I think any parent will understand the many questions about raising your child right, whatever that may mean. But because nobody knows what they’re doing when it comes to raising children, we all screw up our kids in unique and interesting ways.
Work
When you start to work, no matter what field you work in, you will initially run into people who seem to know a lot more about your job than you do. Here also, it won’t take you very long to discover that this isn’t the case. I am not the first person to notice that people often seem ill equipped for the task they’re supposed to do in an organization. A famous concept in management known as Peter’s Principle describes this very nicely.
In a hierarchy, every employee tends to rise to his/her level of incompetence.
The Peter Principle – Laurence J. Peter & Raymond Hull (1969)
Corollary: In time, every post tends to be occupied by an employee who is incompetent to carry out his/her duties.
The Peter Principle is a work of satire and should not be taken seriously even if many people still do. That’s understandable because it makes employees who are stuck at the bottom of a corporate hierarchy feel better about themselves. They take comfort in the knowledge that according to this principle, at least they are competent at their jobs.
Of course, most people know enough about their work to eventually get the job done, otherwise they wouldn’t be there. But beyond that, it’s very rare to find an individual who sees the bigger picture or has thought about his or her job, looking at its significance in a broader sense. They’re just there to earn a pay check.
The fact that people don’t think very deeply about how they’re spending their time at work, is one reason they can occupy bullshit jobs, as argued by anthropologist David Graeber. Bullshit jobs are jobs that are essentially pointless, unnecessary or even harmful to the individual and society at large. Jobs that are so pointless that people have to deceive themselves into thinking there’s meaning there. Next time you feel not motivated to go to work in the morning, maybe it’s your subconscious telling you that you’re in a bullshit job. Maybe it’s time to look hard at what you do at work all day.

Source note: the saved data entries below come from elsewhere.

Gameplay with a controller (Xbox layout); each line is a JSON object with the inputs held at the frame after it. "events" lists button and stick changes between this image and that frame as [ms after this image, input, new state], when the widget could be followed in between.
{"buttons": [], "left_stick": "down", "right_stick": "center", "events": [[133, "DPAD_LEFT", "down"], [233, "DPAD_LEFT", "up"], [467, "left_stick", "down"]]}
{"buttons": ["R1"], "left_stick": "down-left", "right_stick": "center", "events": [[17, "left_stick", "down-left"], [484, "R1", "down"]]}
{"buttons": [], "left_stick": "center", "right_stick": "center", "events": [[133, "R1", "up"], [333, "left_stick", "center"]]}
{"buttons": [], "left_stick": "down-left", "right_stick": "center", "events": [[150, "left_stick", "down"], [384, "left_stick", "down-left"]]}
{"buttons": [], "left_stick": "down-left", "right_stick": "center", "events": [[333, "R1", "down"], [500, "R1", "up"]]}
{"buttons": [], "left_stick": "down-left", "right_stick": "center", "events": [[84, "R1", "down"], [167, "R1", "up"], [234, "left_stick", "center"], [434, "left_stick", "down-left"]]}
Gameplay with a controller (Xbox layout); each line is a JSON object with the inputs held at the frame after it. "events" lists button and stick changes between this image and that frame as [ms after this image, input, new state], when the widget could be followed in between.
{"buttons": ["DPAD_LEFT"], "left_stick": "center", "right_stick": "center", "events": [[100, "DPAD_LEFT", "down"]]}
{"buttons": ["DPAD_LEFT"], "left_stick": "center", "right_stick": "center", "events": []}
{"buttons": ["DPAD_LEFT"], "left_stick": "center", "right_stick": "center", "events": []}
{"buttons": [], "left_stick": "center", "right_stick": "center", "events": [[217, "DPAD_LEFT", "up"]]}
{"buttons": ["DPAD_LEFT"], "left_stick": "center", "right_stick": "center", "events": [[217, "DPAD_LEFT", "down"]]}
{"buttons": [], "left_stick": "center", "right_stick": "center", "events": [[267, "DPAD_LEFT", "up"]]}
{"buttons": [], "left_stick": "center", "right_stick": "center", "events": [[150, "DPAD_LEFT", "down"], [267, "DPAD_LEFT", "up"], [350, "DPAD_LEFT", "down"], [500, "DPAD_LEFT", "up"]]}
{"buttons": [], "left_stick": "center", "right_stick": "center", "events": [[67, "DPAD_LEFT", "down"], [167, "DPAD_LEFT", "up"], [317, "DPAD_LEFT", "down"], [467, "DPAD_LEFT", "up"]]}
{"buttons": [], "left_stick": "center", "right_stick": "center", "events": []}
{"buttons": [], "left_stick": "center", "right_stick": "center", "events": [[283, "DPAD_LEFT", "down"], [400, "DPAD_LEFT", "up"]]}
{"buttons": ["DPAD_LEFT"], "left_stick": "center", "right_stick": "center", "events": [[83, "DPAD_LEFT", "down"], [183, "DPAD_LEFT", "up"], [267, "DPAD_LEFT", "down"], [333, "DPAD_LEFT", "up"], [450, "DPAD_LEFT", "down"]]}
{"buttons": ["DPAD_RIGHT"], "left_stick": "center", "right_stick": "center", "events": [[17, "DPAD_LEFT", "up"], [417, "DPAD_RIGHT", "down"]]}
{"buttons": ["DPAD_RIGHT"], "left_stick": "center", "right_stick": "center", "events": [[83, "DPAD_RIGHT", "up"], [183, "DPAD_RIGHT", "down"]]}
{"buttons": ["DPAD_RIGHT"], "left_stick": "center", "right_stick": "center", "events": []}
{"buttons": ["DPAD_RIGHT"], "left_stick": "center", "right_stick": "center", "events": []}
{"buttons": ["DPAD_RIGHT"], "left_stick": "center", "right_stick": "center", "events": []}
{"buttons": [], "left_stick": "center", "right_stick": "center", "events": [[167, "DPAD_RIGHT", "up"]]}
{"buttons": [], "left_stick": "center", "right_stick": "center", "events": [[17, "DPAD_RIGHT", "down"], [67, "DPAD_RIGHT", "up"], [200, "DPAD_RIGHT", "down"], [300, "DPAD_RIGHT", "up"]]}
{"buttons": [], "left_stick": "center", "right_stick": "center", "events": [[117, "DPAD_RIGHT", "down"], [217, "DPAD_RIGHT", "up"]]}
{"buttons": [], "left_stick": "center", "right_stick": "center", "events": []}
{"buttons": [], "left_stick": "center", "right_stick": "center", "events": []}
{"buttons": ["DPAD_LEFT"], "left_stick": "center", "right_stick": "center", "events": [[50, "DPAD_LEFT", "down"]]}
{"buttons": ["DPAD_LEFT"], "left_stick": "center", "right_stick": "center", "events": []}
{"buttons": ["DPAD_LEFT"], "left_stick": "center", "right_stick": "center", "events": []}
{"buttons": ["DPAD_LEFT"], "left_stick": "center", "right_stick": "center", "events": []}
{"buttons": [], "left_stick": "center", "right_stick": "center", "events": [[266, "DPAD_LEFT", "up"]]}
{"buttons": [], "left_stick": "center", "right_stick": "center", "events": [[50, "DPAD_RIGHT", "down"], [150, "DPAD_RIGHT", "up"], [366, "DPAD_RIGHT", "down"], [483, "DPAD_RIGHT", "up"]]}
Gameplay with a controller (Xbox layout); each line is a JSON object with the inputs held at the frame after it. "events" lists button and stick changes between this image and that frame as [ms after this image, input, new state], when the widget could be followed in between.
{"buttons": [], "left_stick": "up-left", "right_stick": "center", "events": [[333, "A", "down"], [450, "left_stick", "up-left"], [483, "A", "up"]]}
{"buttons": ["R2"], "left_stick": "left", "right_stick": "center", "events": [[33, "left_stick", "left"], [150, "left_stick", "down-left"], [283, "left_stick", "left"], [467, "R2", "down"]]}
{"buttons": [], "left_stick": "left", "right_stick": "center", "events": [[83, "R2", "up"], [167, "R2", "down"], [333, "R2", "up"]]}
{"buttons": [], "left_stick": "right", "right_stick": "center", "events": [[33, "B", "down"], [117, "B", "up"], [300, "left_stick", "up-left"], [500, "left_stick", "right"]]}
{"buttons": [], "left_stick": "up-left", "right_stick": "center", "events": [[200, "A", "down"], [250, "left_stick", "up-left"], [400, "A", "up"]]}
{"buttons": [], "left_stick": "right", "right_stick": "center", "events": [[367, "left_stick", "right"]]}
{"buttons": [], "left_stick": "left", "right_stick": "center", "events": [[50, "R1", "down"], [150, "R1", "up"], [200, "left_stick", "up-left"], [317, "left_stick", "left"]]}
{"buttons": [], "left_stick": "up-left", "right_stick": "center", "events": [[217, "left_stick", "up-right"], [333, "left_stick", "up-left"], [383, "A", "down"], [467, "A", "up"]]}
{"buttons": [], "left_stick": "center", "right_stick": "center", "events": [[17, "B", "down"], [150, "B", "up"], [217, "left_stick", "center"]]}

Nobody knows what they are doing
When I say that nobody knows what they are doing, I mean that nobody has really figured out their lives. When I was a child, I thought that adults knew exactly how life worked but the older I got, the more I realized that this is not true. Most if not all people are just making it up as they go along. Most people have never even really thought about their life. I will even go so far as to suggest that most people have never had an original thought in their life. Notice I am not excluding myself here.
So next time you hear somebody go on about how you should start doing this or stop doing that to fix your life, remember that they probably don’t know what they are doing. Then again, I probably don’t know what I’m doing either, so maybe you shouldn’t be taking my advice? Best to make up your own mind.